Exercise details: When a line of the entries contains the word "exercises", report that line.

[Stored data entries]
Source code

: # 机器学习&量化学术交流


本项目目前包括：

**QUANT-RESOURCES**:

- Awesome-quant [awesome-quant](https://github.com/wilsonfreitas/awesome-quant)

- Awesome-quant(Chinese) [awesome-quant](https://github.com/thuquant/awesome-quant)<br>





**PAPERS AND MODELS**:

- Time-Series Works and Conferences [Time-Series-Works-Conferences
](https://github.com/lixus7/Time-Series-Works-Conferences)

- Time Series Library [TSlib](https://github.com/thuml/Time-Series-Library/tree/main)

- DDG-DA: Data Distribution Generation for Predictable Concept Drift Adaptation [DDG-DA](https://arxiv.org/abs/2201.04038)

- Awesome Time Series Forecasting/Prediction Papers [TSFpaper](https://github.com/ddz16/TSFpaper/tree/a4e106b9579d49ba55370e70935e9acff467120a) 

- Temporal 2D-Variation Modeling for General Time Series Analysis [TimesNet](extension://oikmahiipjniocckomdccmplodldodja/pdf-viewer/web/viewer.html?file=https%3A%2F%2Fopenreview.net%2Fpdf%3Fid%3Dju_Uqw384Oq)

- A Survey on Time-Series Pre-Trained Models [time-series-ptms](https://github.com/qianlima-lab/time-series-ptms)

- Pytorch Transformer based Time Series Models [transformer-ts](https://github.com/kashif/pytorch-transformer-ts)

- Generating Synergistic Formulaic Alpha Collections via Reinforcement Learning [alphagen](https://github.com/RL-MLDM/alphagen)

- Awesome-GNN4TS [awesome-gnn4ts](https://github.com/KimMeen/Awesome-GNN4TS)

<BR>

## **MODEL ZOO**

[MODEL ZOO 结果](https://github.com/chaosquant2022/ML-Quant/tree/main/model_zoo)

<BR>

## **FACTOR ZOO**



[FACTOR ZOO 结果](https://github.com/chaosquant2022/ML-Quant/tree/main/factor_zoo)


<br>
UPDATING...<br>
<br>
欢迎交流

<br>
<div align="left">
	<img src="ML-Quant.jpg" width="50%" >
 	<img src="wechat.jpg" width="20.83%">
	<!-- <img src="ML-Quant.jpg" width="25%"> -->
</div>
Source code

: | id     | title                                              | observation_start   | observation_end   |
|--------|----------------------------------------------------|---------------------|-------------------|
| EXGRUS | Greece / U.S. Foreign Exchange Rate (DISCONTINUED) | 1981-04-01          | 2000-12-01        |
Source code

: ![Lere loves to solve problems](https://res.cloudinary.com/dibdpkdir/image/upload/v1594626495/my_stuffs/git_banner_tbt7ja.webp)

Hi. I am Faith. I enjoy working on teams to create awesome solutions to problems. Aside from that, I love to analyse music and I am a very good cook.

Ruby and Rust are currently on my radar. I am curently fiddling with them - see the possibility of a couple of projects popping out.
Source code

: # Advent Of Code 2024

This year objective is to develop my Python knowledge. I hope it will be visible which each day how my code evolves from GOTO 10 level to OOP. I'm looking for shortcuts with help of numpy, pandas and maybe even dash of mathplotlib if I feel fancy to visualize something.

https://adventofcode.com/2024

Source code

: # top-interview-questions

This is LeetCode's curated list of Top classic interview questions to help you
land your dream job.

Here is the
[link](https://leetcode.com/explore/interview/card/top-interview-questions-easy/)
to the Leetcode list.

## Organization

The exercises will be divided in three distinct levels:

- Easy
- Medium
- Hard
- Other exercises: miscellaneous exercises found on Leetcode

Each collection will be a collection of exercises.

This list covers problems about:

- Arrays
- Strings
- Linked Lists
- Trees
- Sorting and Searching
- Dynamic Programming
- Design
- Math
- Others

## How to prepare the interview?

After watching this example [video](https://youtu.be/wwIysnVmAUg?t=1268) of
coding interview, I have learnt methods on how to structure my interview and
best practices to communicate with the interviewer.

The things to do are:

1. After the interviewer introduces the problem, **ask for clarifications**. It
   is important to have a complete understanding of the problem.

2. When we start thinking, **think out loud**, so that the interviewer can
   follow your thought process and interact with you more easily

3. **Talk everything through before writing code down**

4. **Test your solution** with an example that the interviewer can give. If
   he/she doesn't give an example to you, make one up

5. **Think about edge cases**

Result of this exercise:
The exercises will be divided in three distinct levels:
- Other exercises: miscellaneous exercises found on Leetcode
Each collection will be a collection of exercises.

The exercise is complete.